Exercise task
Put the lines of every item into a numbered list, skipping blank lines. Leave the pictures out of your answer.

Extracted records:
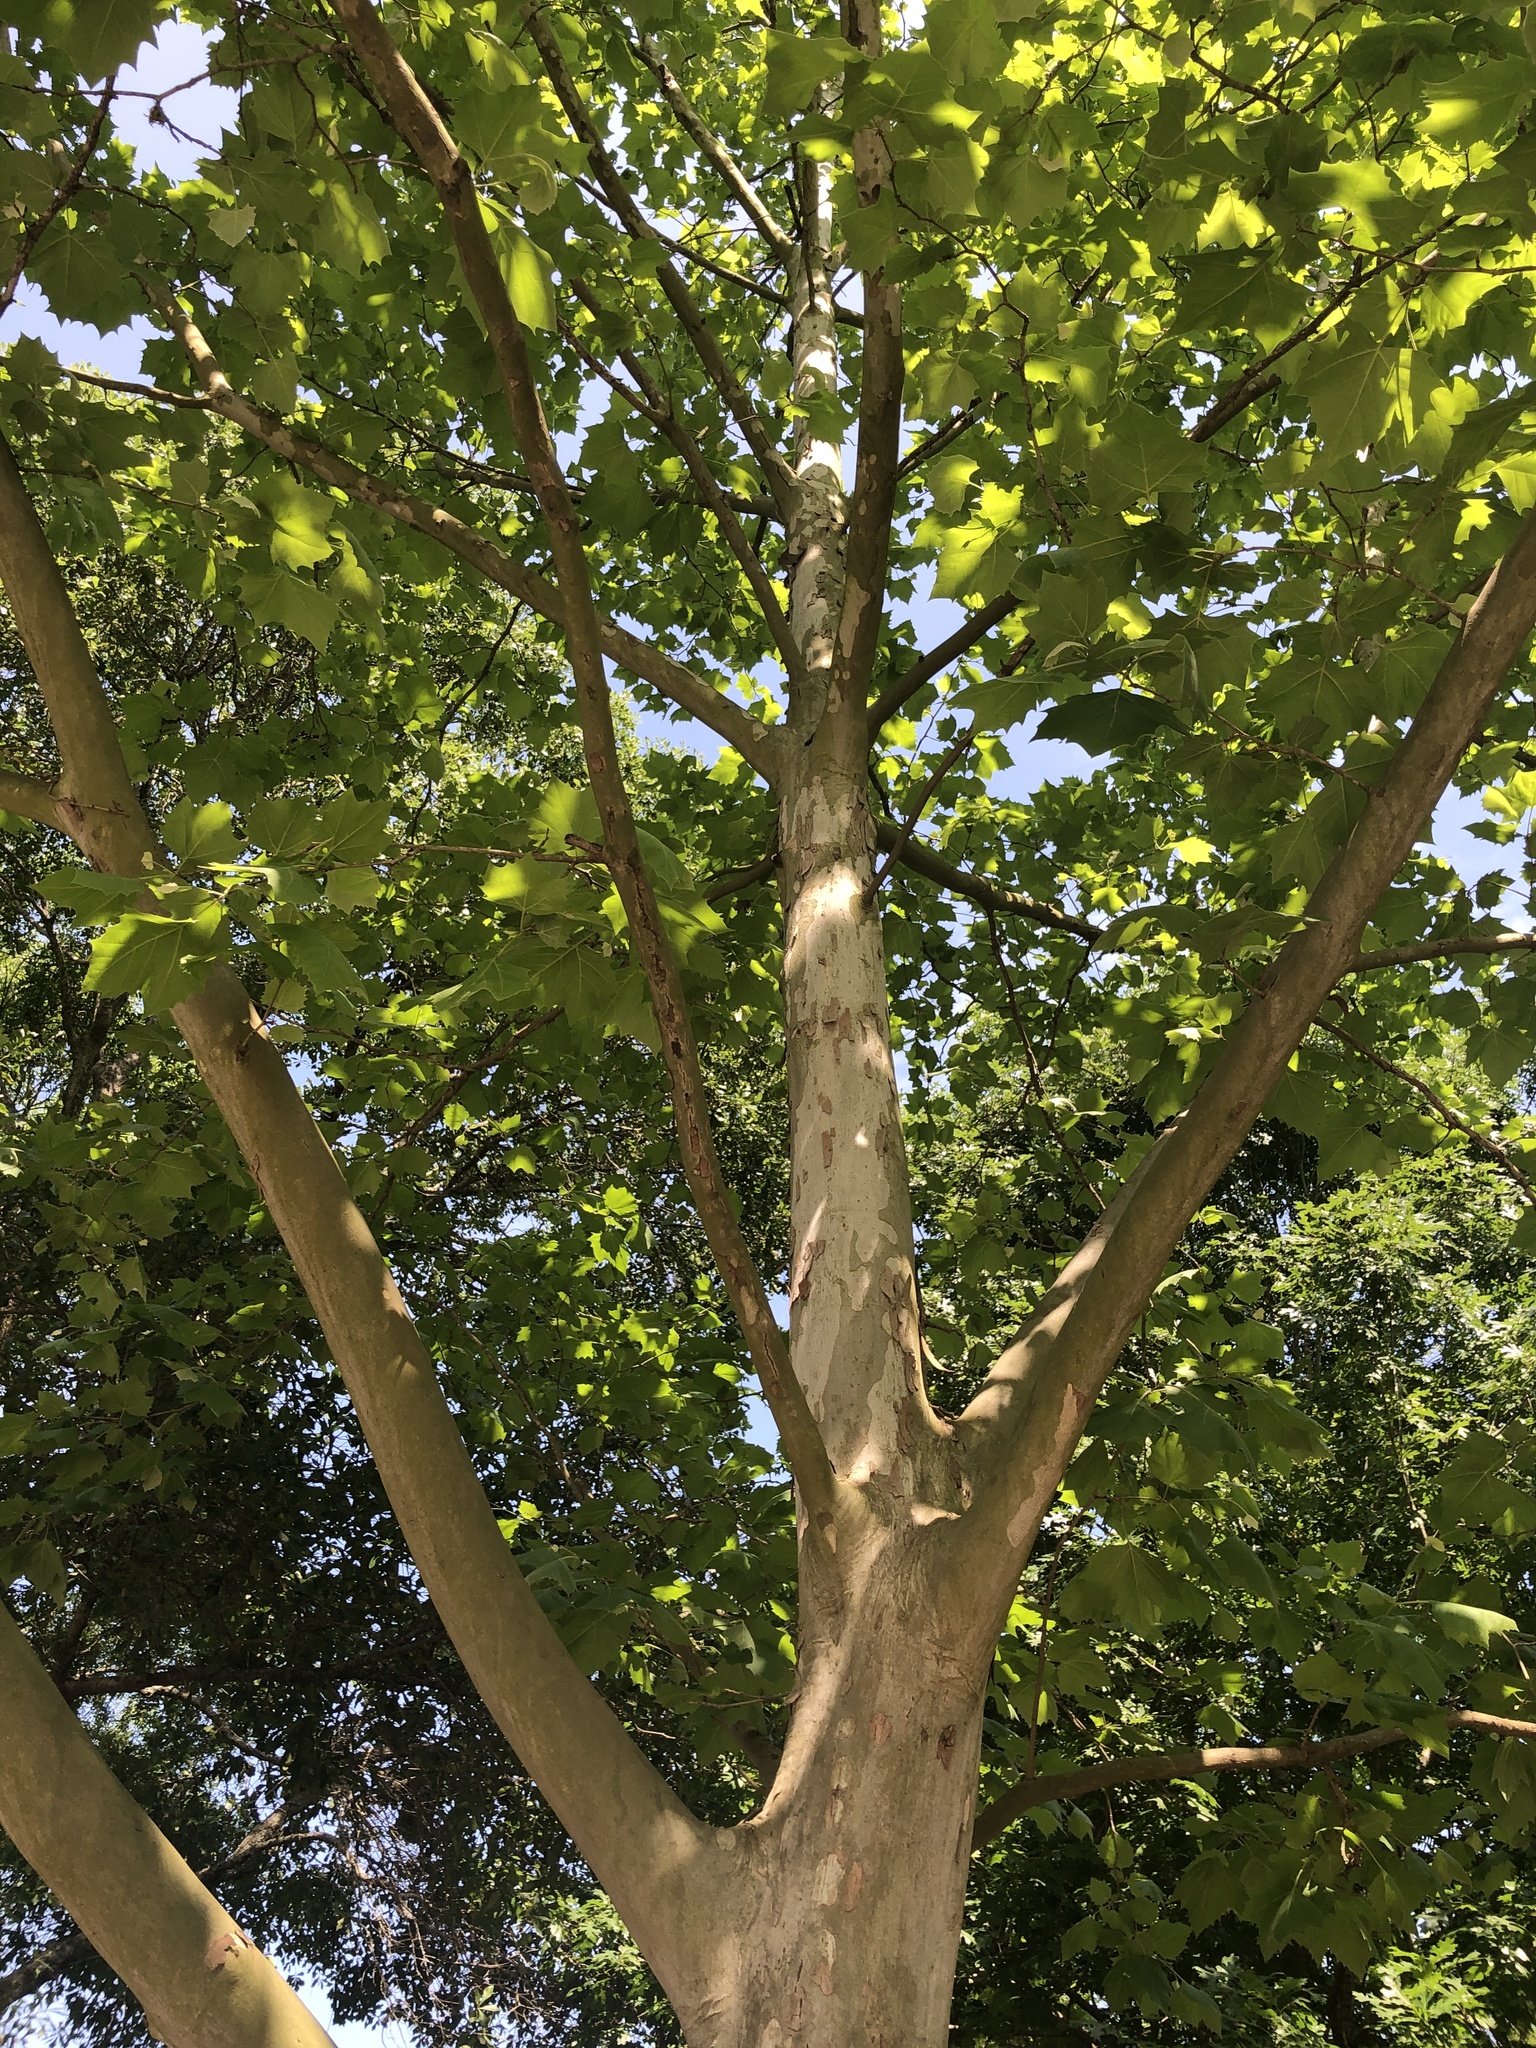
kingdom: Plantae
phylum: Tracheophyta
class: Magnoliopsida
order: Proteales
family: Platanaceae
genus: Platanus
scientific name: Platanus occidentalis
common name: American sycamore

Answer to the problem
1. kingdom: Plantae
2. phylum: Tracheophyta
3. class: Magnoliopsida
4. order: Proteales
5. family: Platanaceae
6. genus: Platanus
7. scientific name: Platanus occidentalis
8. common name: American sycamore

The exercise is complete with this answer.